# WORK ORDER:
Among the entries below, count the lines with "ReQual" in them and state the total without comment.

***** MATERIAL FOR THE TASK *****

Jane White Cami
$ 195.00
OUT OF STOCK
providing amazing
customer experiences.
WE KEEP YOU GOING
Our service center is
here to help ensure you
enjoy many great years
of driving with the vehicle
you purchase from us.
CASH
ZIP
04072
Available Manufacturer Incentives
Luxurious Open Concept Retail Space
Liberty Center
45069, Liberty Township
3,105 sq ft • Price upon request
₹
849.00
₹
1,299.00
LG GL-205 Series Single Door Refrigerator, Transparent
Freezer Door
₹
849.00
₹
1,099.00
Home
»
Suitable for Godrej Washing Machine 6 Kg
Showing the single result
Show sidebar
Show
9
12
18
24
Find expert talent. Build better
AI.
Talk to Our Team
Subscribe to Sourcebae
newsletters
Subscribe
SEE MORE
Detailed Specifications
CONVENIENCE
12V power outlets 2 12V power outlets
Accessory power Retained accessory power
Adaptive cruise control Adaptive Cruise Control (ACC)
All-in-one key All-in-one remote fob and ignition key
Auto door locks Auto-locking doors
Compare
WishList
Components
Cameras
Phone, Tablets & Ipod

*****
***** MATERIAL FOR THE TASK *****

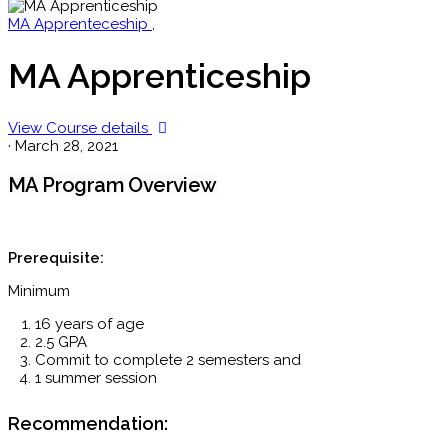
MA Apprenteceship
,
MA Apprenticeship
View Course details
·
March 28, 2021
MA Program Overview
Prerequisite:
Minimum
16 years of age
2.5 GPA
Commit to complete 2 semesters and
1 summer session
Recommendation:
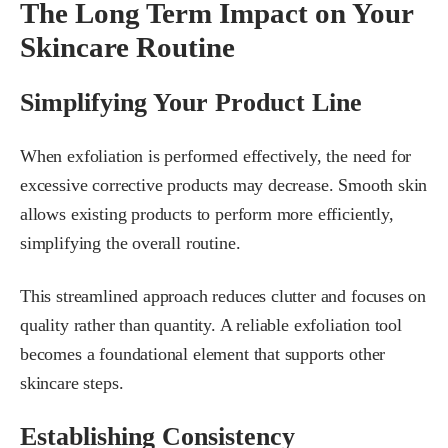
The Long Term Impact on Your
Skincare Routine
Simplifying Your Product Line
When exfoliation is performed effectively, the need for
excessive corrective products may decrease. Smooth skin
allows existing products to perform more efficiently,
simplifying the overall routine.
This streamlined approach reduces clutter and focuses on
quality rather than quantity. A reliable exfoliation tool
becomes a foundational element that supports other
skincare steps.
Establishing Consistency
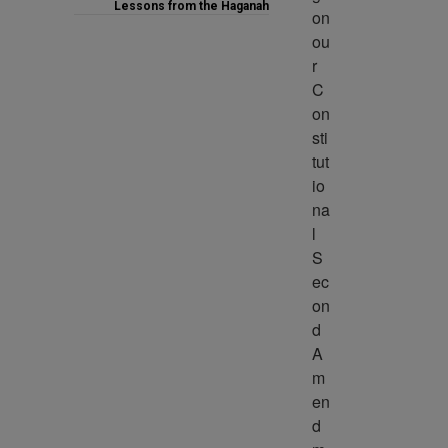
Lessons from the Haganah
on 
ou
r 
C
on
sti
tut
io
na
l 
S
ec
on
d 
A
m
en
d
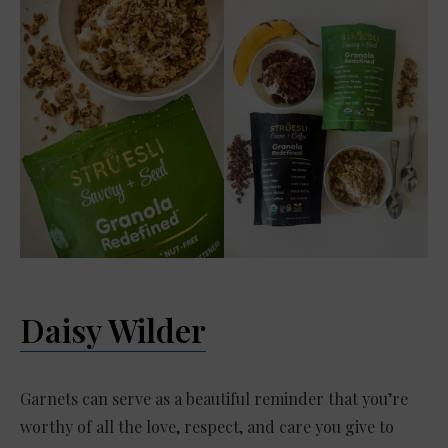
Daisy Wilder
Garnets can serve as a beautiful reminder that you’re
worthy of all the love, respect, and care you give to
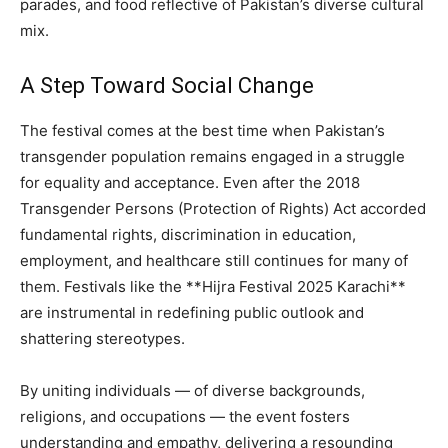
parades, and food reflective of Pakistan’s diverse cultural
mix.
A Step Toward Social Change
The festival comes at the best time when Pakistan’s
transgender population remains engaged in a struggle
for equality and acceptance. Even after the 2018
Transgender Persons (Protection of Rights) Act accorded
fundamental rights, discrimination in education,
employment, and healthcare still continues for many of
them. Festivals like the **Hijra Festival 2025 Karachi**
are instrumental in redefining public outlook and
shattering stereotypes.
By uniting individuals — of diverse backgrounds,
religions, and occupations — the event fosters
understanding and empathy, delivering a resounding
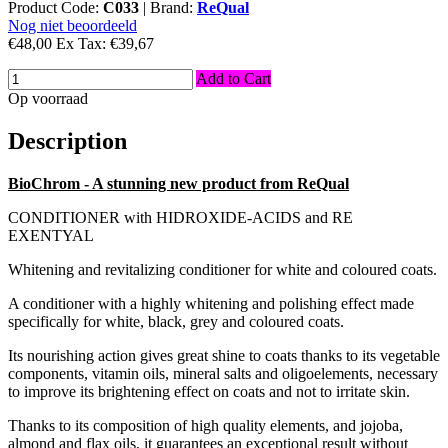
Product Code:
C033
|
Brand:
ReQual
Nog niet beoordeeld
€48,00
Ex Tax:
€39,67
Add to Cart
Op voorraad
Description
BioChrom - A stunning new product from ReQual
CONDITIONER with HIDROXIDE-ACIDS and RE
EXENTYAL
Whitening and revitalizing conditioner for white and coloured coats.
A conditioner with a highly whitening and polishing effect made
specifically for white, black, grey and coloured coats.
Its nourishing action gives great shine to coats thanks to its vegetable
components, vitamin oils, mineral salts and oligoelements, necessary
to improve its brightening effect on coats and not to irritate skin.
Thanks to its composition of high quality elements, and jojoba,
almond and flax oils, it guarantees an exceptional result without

*****

# OUTPUT FOR THIS EXERCISE:
2